Comment interpréter tout changement précipité de la gouvernance ? Transdev n'en a cure et ne désarme pas. Après avoir été « débouté » lundi en conseil de surveillance de sa demande de convocation d'une assemblée générale des actionnaires avec pour objet l'examen de « la révocation de Gérard Couturier (président du conseil de surveillance, NDLR) de son mandat de membre du conseil de surveillance de la société », le principal actionnaire de la SNCM (66 %) indique avoir saisi, ce mardi 15 avril, le Tribunal de commerce de Marseille.

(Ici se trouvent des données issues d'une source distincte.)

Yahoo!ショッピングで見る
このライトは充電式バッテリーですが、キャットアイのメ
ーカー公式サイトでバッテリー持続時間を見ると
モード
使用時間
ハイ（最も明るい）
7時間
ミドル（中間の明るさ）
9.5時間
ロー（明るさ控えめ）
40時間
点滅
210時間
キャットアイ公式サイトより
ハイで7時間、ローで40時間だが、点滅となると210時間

Conflit avec le président du conseil de surveillance

En cause, le conflit qui oppose Transdev au président du conseil de surveillance, que la filiale, détenue à parité par Veolia et la Caisse des Dépôts, souhaiterait manifestement remplacer. La nomination d'un nouveau membre (le nom de Claude Arnaud évoqué dans un premier temps puis remplacé de façon précipitée dans la journée de vendredi), était aussi à l'ordre du jour de la réunion du conseil de surveillance du 14 avril.

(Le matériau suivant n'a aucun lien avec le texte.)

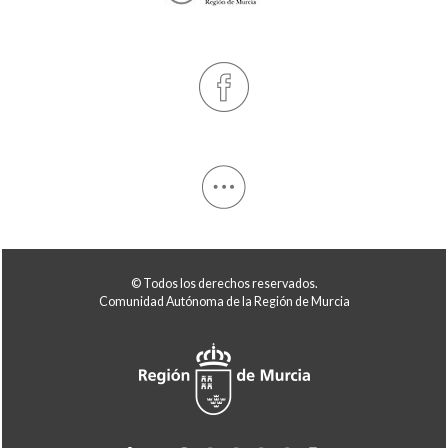
© Todos los derechos reservados.
Comunidad Autónoma de la Región de Murcia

L'audience avec le Tribunal de commerce prévue ce jeudi 17 avril

Rendez-vous est donc donné au Tribunal de commerce ce jeudi 17 avril. Les syndicats craignent que cette volonté de « couper la tête » du président du conseil de surveillance entraîne de facto celle de Marc Dufour, président du directoire de la SNCM et signifie, par voie de conséquence, la mise à mort du PLT, plan de relance à long terme de la compagnie, âprement défendu par les deux patrons. Contre leur actionnaire principal. Le PDG de Transdev, Jean-Marc Janaillac, avait stipulé, dans la convocation de modification de l'ordre du jour en amont du conseil de surveillance de lundi dernier, que l'assemblée générale devrait être organisée « dans les plus brefs délais », soit avant le 25 avril. Une précipitation qui se chevauche avec un autre planning : le mandat de Marc Dufour arrive à échéance fin mai.

Menace létale

Le 14 avril au soir, les avocats de la SNCM sont revenus, par ailleurs, dans un communiqué, sur un autre dossier à charge pour la compagnie marseillaise : les remboursements exigés par Bruxelles à propos d'aides publiques qui auraient été illégalement perçues. Un argument dont se sert aussi Transdev pour justifier sa position à l'égard de la SNCM. Jean-Marc Janaillac avait évoqué à ce propos « une menace létale. »

« Recours sérieux et fondés »

« Il n'est pas exact de mettre immédiatement à la charge de la SNCM les 440 M€ de remboursement exigés par la Commission européenne. Ces décisions n'imposent aucune obligation à la SNCM. L'État est et reste en droit le seul débiteur de celles-ci. Des recours sérieux et fondés sont pendants devant les juridictions de Luxembourg. Aucune considération d'ordre juridique ou financière ne justifie donc l'ouverture d'une procédure collective devant le Tribunal de commerce », ont signifié les deux avocats, Jean-Pierre Mignard et Sébastien Mabile, du cabinet Lysias Partners.